Today is Saturday, April 9, the 100th day of 2016. There are 266 days left in the year.
Today's Highlight in History:
On April 9, 1865, Confederate Gen. Robert E. Lee surrendered his army to Union Lt. Gen. Ulysses S. Grant at Appomattox Court House in Virginia.
On this date:
In 1413, the coronation of England's King Henry V took place in Westminster Abbey.
In 1682, French explorer Robert de La Salle claimed the Mississippi River Basin for France.
In 1913, the first game was played at Ebbets Field, the newly built home of the Brooklyn Dodgers, who lost to the Philadelphia Phillies, 1-0.
In 1914, the Tampico Incident took place as eight U.S. sailors were arrested by Mexican authorities for allegedly entering a restricted area and held for a short time before being released.
In 1939, singer Marian Anderson performed a concert at the Lincoln Memorial in Washington D.C. after being denied the use of Constitution Hall by the Daughters of the American Revolution.
In 1940, during World War II, Germany invaded Denmark and Norway.
In 1942, American and Philippine defenders on Bataan capitulated to Japanese forces; the surrender was followed by the notorious Bataan Death March.
In 1959, NASA presented its first seven astronauts: Scott Carpenter, Gordon Cooper, John Glenn, Gus Grissom, Wally Schirra, Alan Shepard and Donald Slayton. Architect Frank Lloyd Wright, 91, died in Phoenix, Arizona.
In 1965, the newly built Astrodome in Houston featured its first baseball game, an exhibition between the Astros and the New York Yankees, with President Lyndon B. Johnson in attendance. (The Astros won, 2-1, in 12 innings.)
In 1983, the space shuttle Challenger ended its first mission with a safe landing at Edwards Air Force Base in California.
In 1991, the Georgian Parliament declared the republic's independence.

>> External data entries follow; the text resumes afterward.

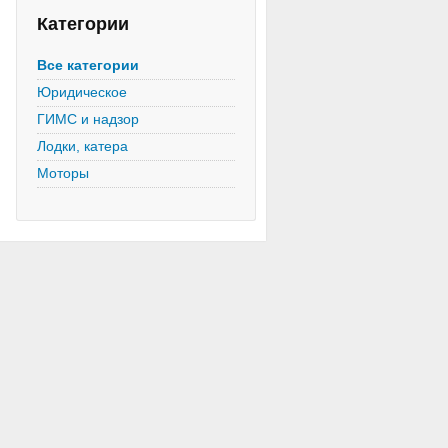
Категории
Все категории
Юридическое
ГИМС и надзор
Лодки, катера
Моторы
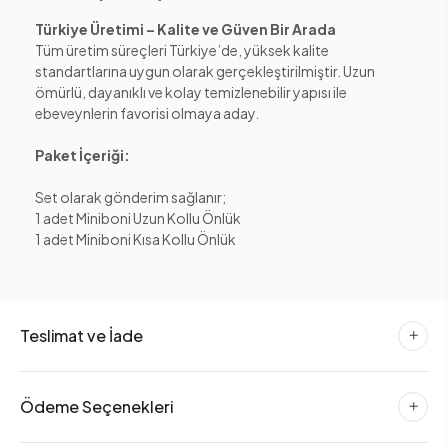
Türkiye Üretimi – Kalite ve Güven Bir Arada
Tüm üretim süreçleri Türkiye’de, yüksek kalite
standartlarına uygun olarak gerçekleştirilmiştir. Uzun
ömürlü, dayanıklı ve kolay temizlenebilir yapısı ile
ebeveynlerin favorisi olmaya aday.
Paket İçeriği:
Set olarak gönderim sağlanır;
1 adet Miniboni Uzun Kollu Önlük
1 adet Miniboni Kısa Kollu Önlük
Teslimat ve İade
Ödeme Seçenekleri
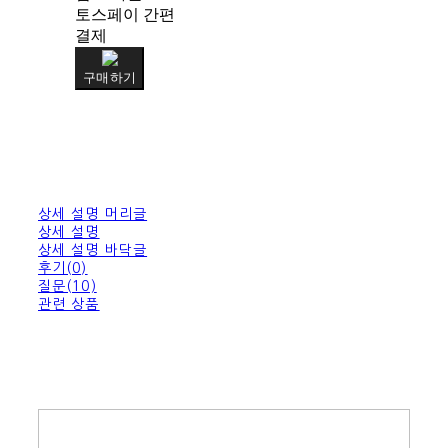
토스페이 간편
결제
구매하기
상세 설명 머리글
상세 설명
상세 설명 바닥글
후기(0)
질문(10)
관련 상품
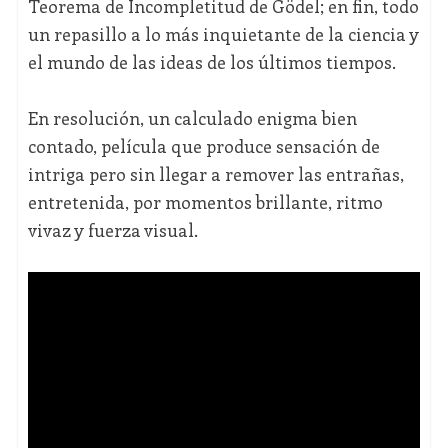
Teorema de Incompletitud de Gödel; en fin, todo
un repasillo a lo más inquietante de la ciencia y
el mundo de las ideas de los últimos tiempos.
En resolución, un calculado enigma bien
contado, película que produce sensación de
intriga pero sin llegar a remover las entrañas,
entretenida, por momentos brillante, ritmo
vivaz y fuerza visual.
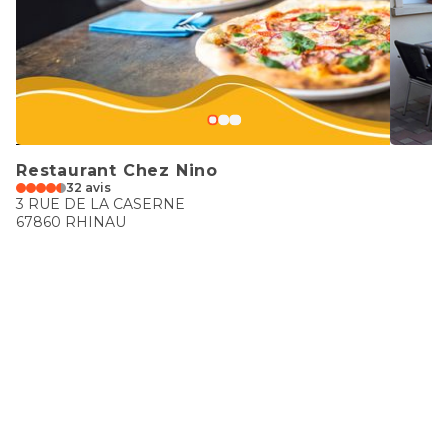
Restaurant Chez Nino
32 avis
3 RUE DE LA CASERNE
67860 RHINAU
€€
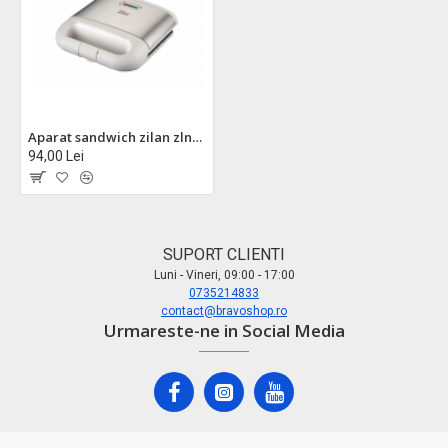
Aparat sandwich zilan zln1689 - 800w, termostat automat, protectie supraincalzire, placi antiaderente
94,00 Lei
SUPORT CLIENTI
Luni - Vineri, 09:00 - 17:00
0735214833
contact@bravoshop.ro
Urmareste-ne in Social Media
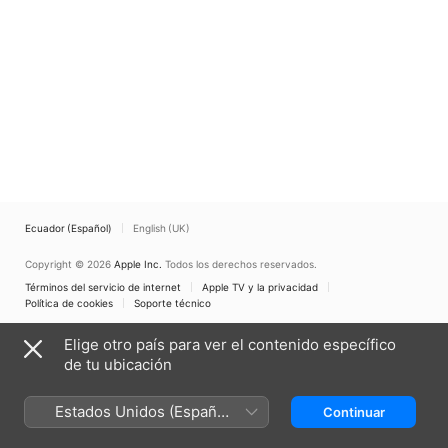
Ecuador (Español)
English (UK)
Copyright © 2026
Apple Inc.
Todos los derechos reservados.
Términos del servicio de internet
Apple TV y la privacidad
Política de cookies
Soporte técnico
Elige otro país para ver el contenido específico
de tu ubicación
Estados Unidos (Español
Continuar
México)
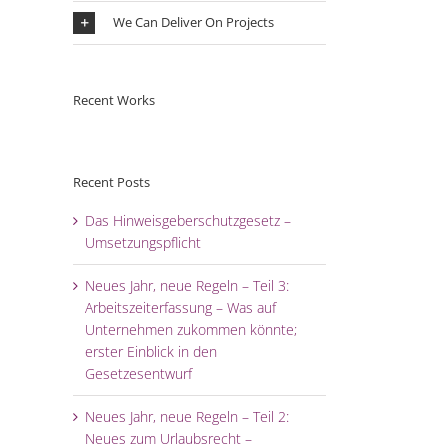
We Can Deliver On Projects
Recent Works
Recent Posts
Das Hinweisgeberschutzgesetz –
Umsetzungspflicht
Neues Jahr, neue Regeln – Teil 3:
Arbeitszeiterfassung – Was auf
Unternehmen zukommen könnte;
erster Einblick in den
Gesetzesentwurf
Neues Jahr, neue Regeln – Teil 2:
Neues zum Urlaubsrecht –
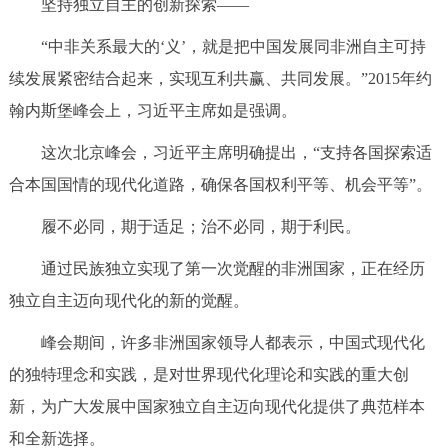
坚持独立自主的创新探索——
“中非关系最大的‘义’，就是把中国发展同非洲自主可持
续发展紧密结合起来，实现互利共赢、共同发展。”2015年约
翰内斯堡峰会上，习近平主席如是强调。
这次北京峰会，习近平主席明确提出，“支持各国探索适
合本国国情的现代化道路，确保各国权利平等、机会平等”。
履不必同，期于适足；治不必同，期于利民。
通过民族独立实现了第一次觉醒的非洲国家，正在经历
独立自主迈向现代化的新的觉醒。
峰会期间，许多非洲国家领导人都表示，中国式现代化
的独特理念和实践，是对世界现代化理论和实践的重大创
新，为广大发展中国家独立自主迈向现代化提供了典范样本
和全新选择。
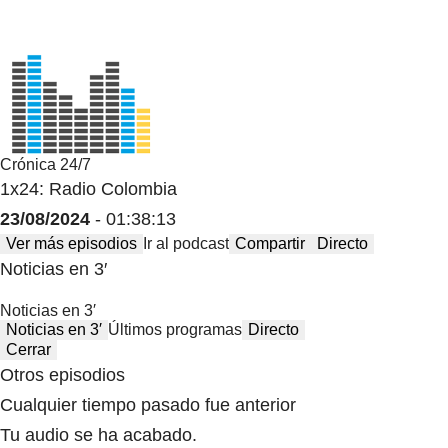
Crónica 24/7
1x24: Radio Colombia
23/08/2024
- 01:38:13
Ver más episodios
Ir al podcast
Compartir
Directo
Noticias en 3′
Noticias en 3′
Noticias en 3′
Últimos programas
Directo
Cerrar
Otros episodios
Cualquier tiempo pasado fue anterior
Tu audio se ha acabado.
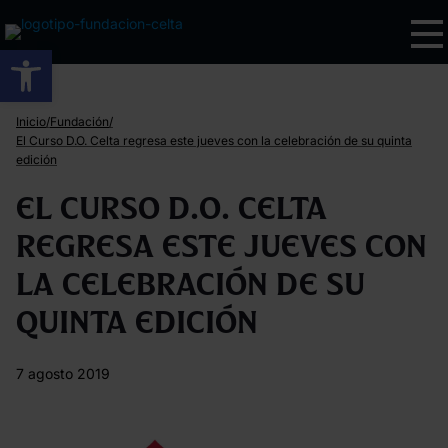
Abrir barra de herramientas
/
/
Inicio
Fundación
El Curso D.O. Celta regresa este jueves con la celebración de su quinta
edición
El Curso D.O. Celta
regresa este jueves con
la celebración de su
quinta edición
7 agosto 2019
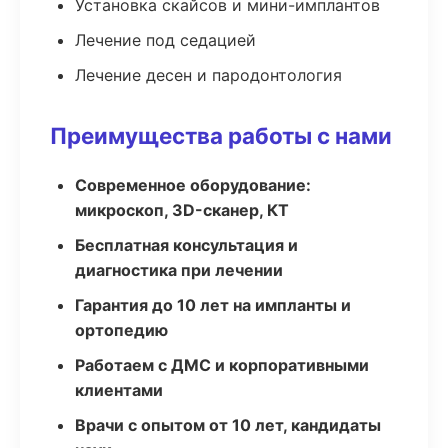
Установка скайсов и мини-имплантов
Лечение под седацией
Лечение десен и пародонтология
Преимущества работы с нами
Современное оборудование:
микроскоп, 3D-сканер, КТ
Бесплатная консультация и
диагностика при лечении
Гарантия до 10 лет на импланты и
ортопедию
Работаем с ДМС и корпоративными
клиентами
Врачи с опытом от 10 лет, кандидаты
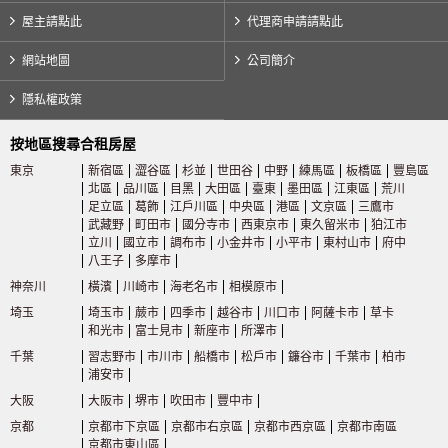
屋主請點此
代理商申請請點此
橫濱市交通局
網站地圖
公司簡介
藍線
(18)
隱私權政策
按地區搜尋合租房屋
JR西日本
東京
新宿區
澀谷區
杉並
世田谷
中野
練馬區
板橋區
豐島區
北區
品川區
目黑
大田區
臺東
墨田區
江東區
荒川
JR東西線
(20)
足立區
葛飾
江戶川區
中央區
港區
文京區
三鷹市
武藏野
町田市
國分寺市
西東京市
東久留米市
狛江市
立川
國立市
調布市
小金井市
小平市
東村山市
府中
奈良線
(3)
八王子
多摩市
神奈川
橫濱
川崎市
海老名市
相模原市
新京成電鐵
埼玉
埼玉市
蕨市
四季市
越谷市
川口市
阿薩卡市
草卡
和光市
富士見市
新座市
所澤市
千葉
習志野市
市川市
船橋市
松戶市
鐮谷市
千葉市
柏市
新京成線
(4)
浦安市
大阪
大阪市
堺市
吹田市
豐中市
相模鐵道
京都
京都市下京區
京都市右京區
京都市西京區
京都市南區
京都市東山區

In 1996, in a dramatic shift of purse-string power, President Bill Clinton signed a line-item veto bill into law. (However, the U.S. Supreme Court struck down the veto in 1998.)
Ten years ago: The White House sought to dampen the idea of a military strike on Iran, saying the United States was conducting "normal defense and intelligence planning" in response to Tehran's nuclear ambitions. More than half a million people in ten states rallied for immigrant rights. Phil Mickelson won his second Masters tournament.
Five years ago: A man armed with several weapons opened fire in a crowded shopping mall in the Netherlands, killing six people before committing suicide. Minnesota Duluth won a 3-2 victory over Michigan in the NCAA men's ice hockey championship game, the first national title for the Bulldogs. Sidney Lumet, the award-winning director of such American film classics as "Network," ''Serpico," ''Dog Day Afternoon" and "12 Angry Men," died in New York at age 86.
One year ago: President Barack Obama briefly visited Jamaica, where he met with Caribbean leaders and spoke at a town hall of young leaders; the president then flew to Panama City for a summit of Western Hemisphere nations and a historic encounter with Cuban President Raul Castro. Canadian-born filmmaker Paul Almond, 83, died in Los Angeles.